**** Entries supplied ****

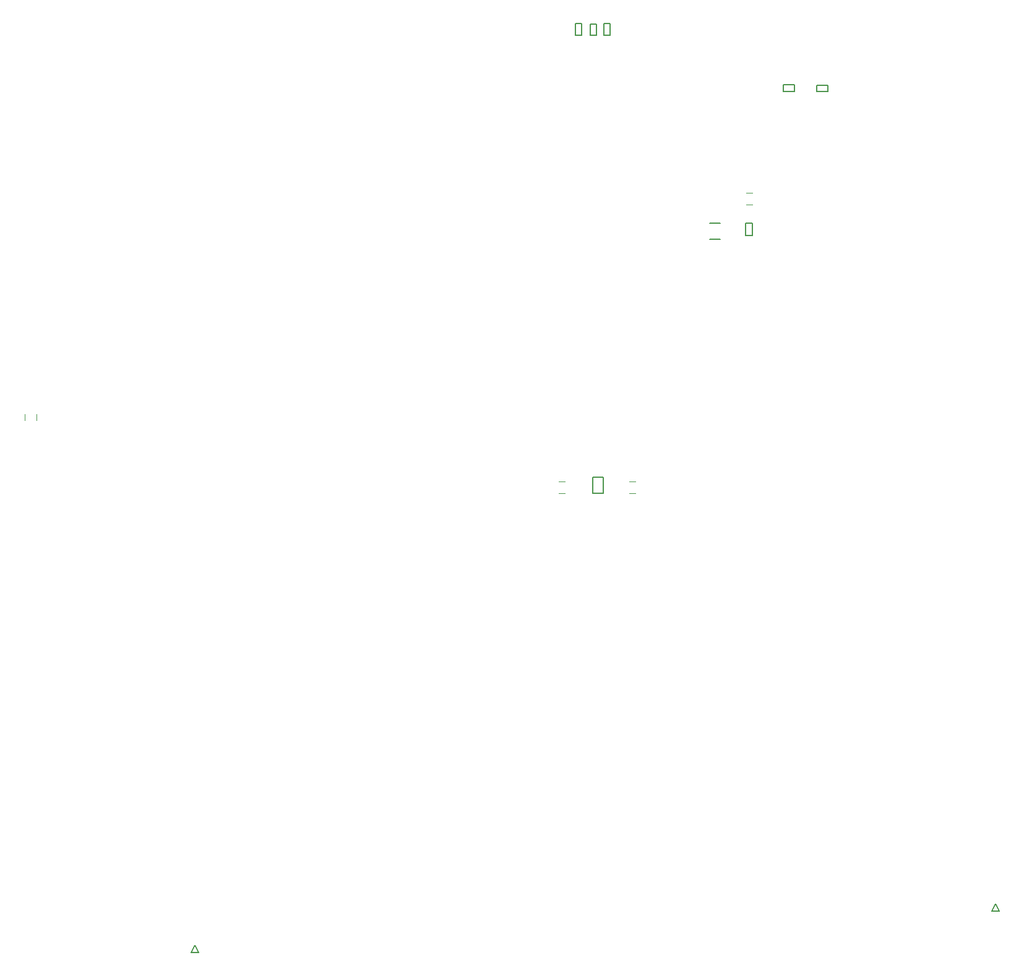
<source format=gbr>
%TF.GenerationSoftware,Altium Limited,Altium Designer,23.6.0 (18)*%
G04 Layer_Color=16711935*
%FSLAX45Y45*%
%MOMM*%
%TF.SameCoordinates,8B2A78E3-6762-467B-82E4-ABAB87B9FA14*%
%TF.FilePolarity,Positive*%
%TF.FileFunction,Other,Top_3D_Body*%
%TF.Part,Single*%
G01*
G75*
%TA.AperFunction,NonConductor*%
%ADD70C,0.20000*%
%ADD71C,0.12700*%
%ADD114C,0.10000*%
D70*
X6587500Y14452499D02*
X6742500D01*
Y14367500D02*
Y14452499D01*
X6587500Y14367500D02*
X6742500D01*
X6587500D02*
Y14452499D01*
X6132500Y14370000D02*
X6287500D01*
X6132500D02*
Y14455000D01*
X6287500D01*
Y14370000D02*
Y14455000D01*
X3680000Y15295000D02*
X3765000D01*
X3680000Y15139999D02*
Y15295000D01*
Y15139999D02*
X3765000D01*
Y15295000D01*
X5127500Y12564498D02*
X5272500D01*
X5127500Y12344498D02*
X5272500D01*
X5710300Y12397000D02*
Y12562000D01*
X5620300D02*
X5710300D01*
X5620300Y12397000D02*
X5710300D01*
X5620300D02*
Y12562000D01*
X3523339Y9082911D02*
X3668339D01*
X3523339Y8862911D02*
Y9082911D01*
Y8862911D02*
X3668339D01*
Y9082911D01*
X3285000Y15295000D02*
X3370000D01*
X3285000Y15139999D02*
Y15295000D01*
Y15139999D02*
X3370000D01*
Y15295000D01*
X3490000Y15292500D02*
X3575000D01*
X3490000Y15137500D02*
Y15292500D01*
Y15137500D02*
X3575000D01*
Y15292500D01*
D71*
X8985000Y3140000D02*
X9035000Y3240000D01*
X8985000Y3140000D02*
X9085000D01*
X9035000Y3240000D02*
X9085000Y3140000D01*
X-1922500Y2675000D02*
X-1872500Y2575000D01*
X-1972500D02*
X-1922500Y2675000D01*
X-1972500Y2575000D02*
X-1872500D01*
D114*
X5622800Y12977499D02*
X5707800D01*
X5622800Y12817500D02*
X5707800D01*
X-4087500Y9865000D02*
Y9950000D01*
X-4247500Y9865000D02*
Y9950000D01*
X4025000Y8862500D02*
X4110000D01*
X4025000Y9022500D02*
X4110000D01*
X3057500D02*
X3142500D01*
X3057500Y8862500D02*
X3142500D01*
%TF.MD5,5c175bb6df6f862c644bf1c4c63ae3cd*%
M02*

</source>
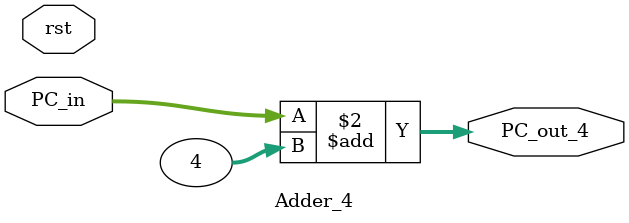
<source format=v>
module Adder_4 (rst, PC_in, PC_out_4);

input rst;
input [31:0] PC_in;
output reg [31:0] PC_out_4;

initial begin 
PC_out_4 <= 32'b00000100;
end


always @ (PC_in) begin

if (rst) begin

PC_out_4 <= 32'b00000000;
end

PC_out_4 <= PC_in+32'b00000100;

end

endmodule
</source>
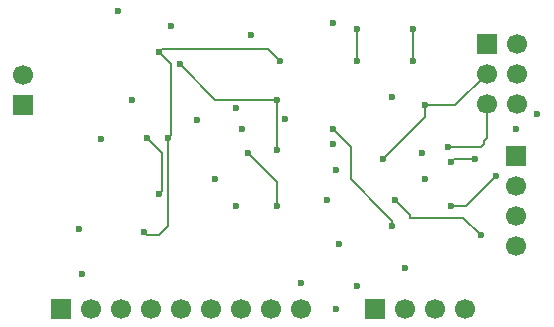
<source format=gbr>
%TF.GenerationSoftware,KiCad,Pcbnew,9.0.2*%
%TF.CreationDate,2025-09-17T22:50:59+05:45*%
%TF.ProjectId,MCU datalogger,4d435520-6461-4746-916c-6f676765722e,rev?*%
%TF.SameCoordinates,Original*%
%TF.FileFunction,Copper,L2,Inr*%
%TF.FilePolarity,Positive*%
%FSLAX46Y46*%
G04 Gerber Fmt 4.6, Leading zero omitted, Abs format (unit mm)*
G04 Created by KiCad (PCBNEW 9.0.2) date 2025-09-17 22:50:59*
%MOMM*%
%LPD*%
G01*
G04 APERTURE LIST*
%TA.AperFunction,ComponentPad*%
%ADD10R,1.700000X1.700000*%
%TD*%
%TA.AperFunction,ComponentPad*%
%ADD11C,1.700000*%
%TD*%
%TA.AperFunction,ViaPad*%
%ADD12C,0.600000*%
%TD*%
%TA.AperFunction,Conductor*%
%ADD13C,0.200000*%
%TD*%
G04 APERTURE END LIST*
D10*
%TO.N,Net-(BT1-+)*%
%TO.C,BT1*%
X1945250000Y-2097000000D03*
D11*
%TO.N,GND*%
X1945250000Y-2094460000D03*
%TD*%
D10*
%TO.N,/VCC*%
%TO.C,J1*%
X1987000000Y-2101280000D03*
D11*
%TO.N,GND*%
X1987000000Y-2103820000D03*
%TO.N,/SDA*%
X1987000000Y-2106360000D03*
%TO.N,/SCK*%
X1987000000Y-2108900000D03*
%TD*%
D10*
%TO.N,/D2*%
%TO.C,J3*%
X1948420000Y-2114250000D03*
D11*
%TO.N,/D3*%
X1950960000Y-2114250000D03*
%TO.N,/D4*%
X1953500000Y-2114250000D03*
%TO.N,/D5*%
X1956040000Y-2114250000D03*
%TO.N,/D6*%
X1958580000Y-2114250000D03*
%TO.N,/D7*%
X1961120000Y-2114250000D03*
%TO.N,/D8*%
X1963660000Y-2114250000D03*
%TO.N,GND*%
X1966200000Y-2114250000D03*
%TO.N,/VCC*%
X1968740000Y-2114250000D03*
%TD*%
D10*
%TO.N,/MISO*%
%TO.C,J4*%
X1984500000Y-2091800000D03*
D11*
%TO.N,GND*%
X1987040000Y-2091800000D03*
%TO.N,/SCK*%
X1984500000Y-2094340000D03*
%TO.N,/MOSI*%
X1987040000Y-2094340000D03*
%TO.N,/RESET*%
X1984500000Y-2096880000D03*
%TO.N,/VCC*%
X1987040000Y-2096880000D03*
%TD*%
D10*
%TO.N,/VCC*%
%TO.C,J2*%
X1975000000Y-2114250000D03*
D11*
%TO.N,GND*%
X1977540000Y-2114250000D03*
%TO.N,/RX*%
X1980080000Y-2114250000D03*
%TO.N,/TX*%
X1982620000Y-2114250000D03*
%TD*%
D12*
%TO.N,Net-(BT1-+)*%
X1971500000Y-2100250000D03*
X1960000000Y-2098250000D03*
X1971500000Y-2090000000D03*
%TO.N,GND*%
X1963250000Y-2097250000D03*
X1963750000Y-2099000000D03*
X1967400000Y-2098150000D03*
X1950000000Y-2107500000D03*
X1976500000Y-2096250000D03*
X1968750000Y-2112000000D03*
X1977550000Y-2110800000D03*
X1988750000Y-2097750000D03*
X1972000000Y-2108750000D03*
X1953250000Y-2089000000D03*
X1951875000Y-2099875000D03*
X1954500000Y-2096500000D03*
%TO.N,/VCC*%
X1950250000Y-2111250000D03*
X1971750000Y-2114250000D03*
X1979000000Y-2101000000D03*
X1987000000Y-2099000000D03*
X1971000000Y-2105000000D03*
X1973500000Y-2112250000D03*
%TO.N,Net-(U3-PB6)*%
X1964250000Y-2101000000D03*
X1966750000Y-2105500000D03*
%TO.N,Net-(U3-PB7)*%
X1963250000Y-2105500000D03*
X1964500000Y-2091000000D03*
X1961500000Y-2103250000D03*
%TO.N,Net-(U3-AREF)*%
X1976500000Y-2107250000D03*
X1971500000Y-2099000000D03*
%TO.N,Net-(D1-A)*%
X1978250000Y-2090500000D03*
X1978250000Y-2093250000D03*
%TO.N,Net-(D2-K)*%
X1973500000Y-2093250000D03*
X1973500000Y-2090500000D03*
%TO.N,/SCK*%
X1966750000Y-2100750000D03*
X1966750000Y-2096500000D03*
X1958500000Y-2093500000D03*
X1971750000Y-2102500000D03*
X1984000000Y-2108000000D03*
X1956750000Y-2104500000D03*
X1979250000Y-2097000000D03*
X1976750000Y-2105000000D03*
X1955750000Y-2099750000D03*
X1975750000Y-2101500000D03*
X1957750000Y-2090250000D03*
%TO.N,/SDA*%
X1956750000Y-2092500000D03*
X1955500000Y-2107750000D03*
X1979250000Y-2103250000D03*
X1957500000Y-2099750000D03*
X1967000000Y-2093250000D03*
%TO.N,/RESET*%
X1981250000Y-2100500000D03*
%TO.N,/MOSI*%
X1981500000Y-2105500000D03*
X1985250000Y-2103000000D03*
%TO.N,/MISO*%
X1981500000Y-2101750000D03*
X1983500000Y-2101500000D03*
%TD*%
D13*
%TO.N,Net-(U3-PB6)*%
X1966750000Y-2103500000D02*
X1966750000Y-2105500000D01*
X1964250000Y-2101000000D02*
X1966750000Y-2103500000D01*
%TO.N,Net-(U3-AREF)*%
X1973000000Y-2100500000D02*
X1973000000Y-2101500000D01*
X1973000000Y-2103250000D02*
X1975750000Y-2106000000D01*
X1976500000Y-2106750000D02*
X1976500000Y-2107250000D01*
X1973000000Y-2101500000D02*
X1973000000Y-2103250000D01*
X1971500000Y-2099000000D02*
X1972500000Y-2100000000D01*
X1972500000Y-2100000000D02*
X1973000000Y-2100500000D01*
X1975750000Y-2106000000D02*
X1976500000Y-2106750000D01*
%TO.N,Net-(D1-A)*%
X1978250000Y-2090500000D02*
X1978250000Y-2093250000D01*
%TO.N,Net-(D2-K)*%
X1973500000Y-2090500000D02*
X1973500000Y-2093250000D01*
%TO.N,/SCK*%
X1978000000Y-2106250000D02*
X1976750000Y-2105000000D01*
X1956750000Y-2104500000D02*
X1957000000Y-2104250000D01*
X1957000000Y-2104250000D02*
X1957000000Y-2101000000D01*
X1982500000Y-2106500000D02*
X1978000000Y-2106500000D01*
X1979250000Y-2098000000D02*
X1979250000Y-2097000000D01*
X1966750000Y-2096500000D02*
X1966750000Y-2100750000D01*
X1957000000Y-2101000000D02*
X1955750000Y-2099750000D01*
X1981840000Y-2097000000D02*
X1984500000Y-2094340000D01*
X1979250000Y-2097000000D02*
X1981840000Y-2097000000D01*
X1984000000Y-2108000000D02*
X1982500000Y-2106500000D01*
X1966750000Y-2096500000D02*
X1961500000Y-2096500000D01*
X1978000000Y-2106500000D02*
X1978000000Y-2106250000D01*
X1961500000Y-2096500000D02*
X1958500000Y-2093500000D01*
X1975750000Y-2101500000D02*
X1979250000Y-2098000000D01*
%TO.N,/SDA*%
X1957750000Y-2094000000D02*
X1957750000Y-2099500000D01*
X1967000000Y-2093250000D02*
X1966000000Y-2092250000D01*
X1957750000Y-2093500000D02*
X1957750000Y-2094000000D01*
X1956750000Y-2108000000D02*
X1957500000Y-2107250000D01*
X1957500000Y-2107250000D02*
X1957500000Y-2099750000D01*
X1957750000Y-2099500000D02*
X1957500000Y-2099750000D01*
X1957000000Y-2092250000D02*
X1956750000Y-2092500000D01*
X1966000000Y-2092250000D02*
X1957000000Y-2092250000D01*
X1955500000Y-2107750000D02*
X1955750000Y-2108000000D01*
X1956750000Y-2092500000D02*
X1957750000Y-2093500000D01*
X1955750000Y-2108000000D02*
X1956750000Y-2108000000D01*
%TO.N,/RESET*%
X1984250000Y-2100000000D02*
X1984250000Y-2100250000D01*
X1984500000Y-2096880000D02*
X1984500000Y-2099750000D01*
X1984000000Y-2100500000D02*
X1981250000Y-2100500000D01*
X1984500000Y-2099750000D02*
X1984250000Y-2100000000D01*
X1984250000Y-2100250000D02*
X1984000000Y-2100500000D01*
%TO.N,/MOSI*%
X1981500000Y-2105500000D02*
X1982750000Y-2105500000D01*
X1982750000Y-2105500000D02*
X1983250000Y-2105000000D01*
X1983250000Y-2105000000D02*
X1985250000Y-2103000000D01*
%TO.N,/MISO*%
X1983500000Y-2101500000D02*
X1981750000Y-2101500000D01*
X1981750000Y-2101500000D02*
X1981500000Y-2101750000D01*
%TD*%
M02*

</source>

****
**** Entries supplied ****

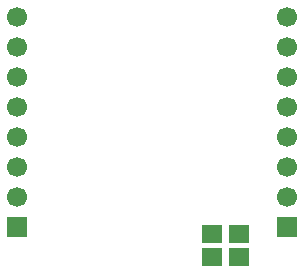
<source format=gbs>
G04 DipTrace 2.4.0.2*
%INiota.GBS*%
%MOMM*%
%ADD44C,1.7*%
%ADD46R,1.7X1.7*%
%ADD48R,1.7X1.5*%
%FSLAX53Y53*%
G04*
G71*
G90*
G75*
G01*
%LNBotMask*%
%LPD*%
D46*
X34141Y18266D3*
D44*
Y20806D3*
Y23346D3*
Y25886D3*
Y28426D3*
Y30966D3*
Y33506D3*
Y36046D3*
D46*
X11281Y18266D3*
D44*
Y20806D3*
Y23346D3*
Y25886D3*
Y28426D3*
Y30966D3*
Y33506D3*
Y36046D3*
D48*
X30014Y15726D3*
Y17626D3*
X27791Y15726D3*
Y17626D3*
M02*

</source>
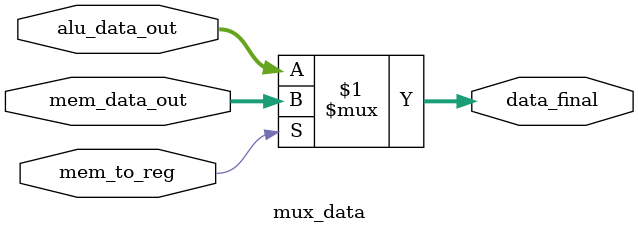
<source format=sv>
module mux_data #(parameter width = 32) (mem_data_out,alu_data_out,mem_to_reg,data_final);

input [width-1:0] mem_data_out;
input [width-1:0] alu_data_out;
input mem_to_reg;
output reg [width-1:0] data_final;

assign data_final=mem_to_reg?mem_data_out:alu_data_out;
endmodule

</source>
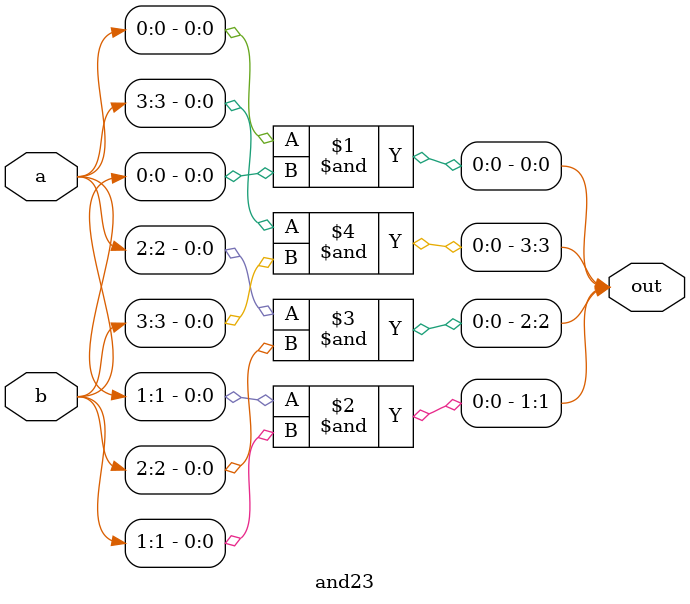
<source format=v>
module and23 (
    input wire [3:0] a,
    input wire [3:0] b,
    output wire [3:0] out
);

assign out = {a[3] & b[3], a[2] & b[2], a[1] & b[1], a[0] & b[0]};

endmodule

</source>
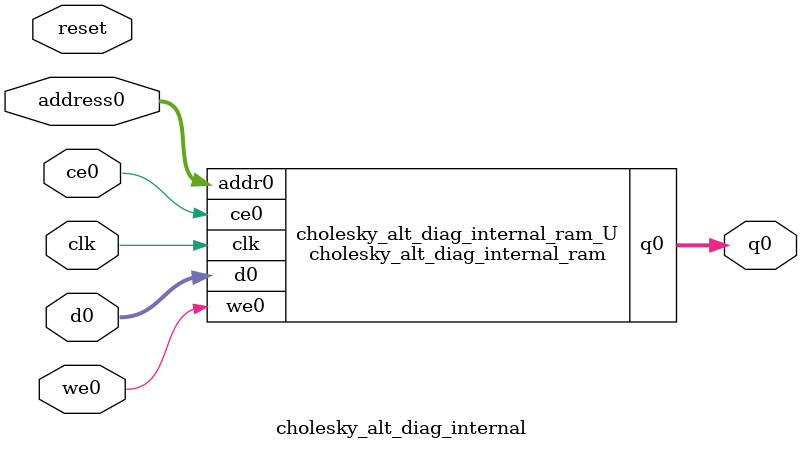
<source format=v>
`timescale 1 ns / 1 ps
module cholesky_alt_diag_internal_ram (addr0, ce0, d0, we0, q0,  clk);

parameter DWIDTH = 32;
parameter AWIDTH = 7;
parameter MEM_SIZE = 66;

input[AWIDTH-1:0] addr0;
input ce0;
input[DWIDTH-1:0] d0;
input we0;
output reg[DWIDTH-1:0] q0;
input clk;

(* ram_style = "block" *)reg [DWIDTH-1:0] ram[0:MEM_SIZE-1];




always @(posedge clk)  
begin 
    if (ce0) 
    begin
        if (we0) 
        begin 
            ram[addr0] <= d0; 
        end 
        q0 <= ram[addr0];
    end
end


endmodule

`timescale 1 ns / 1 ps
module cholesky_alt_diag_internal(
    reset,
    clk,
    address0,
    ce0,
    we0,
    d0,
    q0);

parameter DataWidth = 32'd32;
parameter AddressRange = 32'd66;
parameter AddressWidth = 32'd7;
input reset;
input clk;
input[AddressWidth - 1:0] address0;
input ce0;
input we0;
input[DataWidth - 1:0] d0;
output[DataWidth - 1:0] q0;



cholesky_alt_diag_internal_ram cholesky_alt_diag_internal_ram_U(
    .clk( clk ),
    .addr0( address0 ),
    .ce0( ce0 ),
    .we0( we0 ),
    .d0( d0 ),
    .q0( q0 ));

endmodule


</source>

****
**** Entries supplied ****

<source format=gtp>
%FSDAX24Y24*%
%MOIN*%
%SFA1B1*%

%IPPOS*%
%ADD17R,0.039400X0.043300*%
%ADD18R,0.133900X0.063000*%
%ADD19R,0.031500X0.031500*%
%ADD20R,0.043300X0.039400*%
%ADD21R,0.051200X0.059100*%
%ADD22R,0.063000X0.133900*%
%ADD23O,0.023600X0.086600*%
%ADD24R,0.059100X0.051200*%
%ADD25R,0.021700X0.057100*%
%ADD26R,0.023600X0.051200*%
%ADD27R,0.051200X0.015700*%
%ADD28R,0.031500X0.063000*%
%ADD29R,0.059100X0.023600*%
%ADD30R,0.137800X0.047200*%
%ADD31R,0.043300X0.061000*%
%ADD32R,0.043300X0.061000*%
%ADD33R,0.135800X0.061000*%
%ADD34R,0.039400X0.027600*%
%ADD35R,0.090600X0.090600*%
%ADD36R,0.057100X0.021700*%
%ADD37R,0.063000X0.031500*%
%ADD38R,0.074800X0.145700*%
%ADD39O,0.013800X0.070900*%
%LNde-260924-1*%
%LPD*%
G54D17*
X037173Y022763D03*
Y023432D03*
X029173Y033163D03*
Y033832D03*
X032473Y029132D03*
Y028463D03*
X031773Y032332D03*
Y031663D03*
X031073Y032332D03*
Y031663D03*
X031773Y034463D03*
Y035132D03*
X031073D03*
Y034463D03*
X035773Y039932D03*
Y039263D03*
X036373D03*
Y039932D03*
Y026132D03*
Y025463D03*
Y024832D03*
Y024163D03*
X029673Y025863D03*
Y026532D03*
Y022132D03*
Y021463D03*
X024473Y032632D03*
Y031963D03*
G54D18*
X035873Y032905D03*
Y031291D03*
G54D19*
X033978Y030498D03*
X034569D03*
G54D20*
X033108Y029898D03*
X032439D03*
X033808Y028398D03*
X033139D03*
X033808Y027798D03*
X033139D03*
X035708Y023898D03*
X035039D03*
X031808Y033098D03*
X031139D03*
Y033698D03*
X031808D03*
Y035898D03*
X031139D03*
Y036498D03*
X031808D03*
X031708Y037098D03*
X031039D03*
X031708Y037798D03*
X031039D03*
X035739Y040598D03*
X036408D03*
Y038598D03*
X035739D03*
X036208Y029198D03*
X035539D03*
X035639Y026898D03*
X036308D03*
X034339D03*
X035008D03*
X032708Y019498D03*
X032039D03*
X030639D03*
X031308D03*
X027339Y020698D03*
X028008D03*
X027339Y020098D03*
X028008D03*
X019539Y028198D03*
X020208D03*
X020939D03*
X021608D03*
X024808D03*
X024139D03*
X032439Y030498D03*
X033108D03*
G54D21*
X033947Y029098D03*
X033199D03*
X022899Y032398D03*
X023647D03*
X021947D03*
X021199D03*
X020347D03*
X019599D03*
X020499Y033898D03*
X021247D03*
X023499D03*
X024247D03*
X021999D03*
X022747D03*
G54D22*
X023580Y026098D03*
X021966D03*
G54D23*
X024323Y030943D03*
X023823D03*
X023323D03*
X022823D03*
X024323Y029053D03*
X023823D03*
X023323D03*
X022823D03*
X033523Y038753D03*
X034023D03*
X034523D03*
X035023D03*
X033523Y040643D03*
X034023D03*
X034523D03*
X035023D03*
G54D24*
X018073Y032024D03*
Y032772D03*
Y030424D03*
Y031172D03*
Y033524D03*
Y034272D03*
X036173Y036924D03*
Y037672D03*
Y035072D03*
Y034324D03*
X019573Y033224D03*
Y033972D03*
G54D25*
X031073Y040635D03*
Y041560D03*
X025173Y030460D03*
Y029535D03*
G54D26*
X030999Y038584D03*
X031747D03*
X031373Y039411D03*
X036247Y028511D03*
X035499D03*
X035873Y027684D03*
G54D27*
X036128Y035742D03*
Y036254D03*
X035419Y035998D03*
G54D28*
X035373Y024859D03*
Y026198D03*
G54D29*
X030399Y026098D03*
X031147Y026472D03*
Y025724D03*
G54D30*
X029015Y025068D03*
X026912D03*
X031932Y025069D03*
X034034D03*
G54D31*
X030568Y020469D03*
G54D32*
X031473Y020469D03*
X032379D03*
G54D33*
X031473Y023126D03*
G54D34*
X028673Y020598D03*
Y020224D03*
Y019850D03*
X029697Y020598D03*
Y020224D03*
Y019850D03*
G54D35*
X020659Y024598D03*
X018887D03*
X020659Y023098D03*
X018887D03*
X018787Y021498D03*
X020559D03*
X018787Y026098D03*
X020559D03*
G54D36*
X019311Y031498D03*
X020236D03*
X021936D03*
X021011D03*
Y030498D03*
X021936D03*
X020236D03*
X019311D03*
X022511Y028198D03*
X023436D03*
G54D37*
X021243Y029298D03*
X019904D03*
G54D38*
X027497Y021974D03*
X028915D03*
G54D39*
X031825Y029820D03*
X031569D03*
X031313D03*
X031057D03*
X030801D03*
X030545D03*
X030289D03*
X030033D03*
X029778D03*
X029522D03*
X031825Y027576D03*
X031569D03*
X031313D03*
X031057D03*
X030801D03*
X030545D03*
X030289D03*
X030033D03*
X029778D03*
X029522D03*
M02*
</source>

****

Going back to the entries above, set down exactly the lines that begin at the one with "X036408D03*" and end at the one with "X018073Y032024D03*", both included, and nothing else.

Written answer
X036408D03*
Y038598D03*
X035739D03*
X036208Y029198D03*
X035539D03*
X035639Y026898D03*
X036308D03*
X034339D03*
X035008D03*
X032708Y019498D03*
X032039D03*
X030639D03*
X031308D03*
X027339Y020698D03*
X028008D03*
X027339Y020098D03*
X028008D03*
X019539Y028198D03*
X020208D03*
X020939D03*
X021608D03*
X024808D03*
X024139D03*
X032439Y030498D03*
X033108D03*
G54D21*
X033947Y029098D03*
X033199D03*
X022899Y032398D03*
X023647D03*
X021947D03*
X021199D03*
X020347D03*
X019599D03*
X020499Y033898D03*
X021247D03*
X023499D03*
X024247D03*
X021999D03*
X022747D03*
G54D22*
X023580Y026098D03*
X021966D03*
G54D23*
X024323Y030943D03*
X023823D03*
X023323D03*
X022823D03*
X024323Y029053D03*
X023823D03*
X023323D03*
X022823D03*
X033523Y038753D03*
X034023D03*
X034523D03*
X035023D03*
X033523Y040643D03*
X034023D03*
X034523D03*
X035023D03*
G54D24*
X018073Y032024D03*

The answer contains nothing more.